Verhandlungen zeigen erste Fortschritte
Nach Angaben von TSN.ua: Bei den Friedensgesprächen zur Ukraine sind zwar Fortschritte zu verzeichnen, doch US-Präsident Donald Trump zeigt sich zunehmend ungeduldig. Außenminister Marco Rubio betonte, dass Washington zwar nicht aus den Verhandlungen aussteigen wolle, die Geduld des Präsidenten sei jedoch begrenzt. Die Situation ist komplex, da die Verhandlungen unter dem Druck einer aktiven Kriegssituation stattfinden.
Rubio verdeutlichte die Haltung Trumps:
„Er versteht einfach nicht, wie zwei Länder in einem so brutalen, schrecklichen und blutigen Krieg keine Einigung über dessen Beendigung finden können.“Der Präsident habe
„tiefe Enttäuschung darüber geäußert, dass dies noch nicht vorbei ist“. Rubio wollte sich nicht auf Prognosen einlassen:
„Ich werde nicht vorhersagen, wann es enden wird oder zu welchem Zeitpunkt er beschließt, nicht mehr mitzumachen.“
Weiterhin militärische Unterstützung für Kiew
Rubio führte aus, dass die Ukraine den Krieg nur dank Waffenlieferungen und Aufklärungsunterstützung der USA durchhalten konnte.

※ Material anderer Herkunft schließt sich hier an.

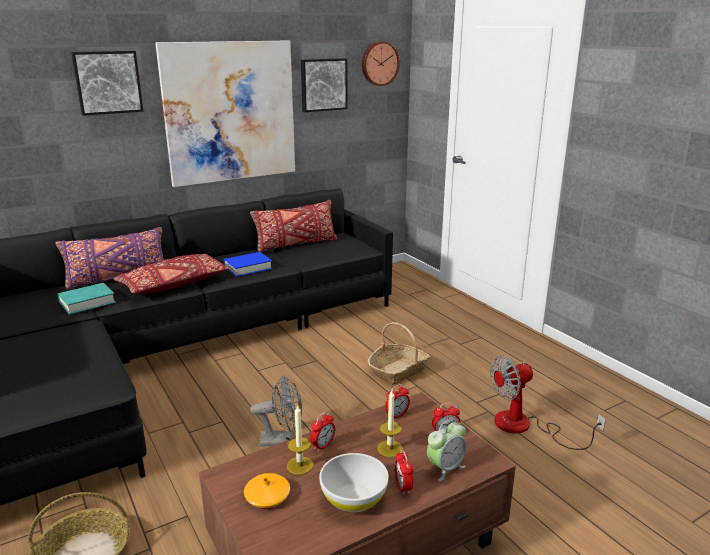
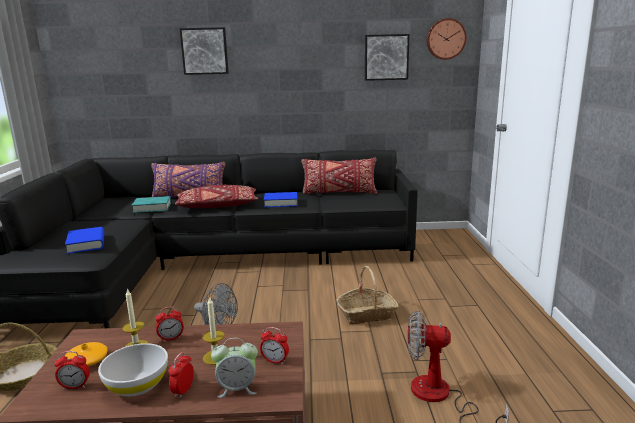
camera: 30 degrees right, 5 degrees down
picture [155,41,295,187] -> none
alarm clock [385,384,410,418] -> alarm clock moved to [55,351,90,389]
none -> blue book [65,227,104,254]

Er bekräftigte:
„Das Weiße Haus wird den Druck auf Moskau weiter erhöhen.“Die Vereinigten Staaten hätten Sanktionen gegen Russland verhängt. Die Verhandlungen gehen also bei anhaltender militärischer und diplomatischer Unterstützung für die Ukraine weiter.
Die Äußerungen unterstreichen die schwierige Gemengelage der Friedensbemühungen im Schatten des andauernden Krieges. Die anhaltende US-Militärhilfe zeigt die strategische Bedeutung, die Washington einer Stärkung der Ukraine beimisst. Die weitere Entwicklung bleibt dynamisch, und die Reaktion Präsident Trumps könnte für die künftige Verhandlungstaktik der USA entscheidend werden.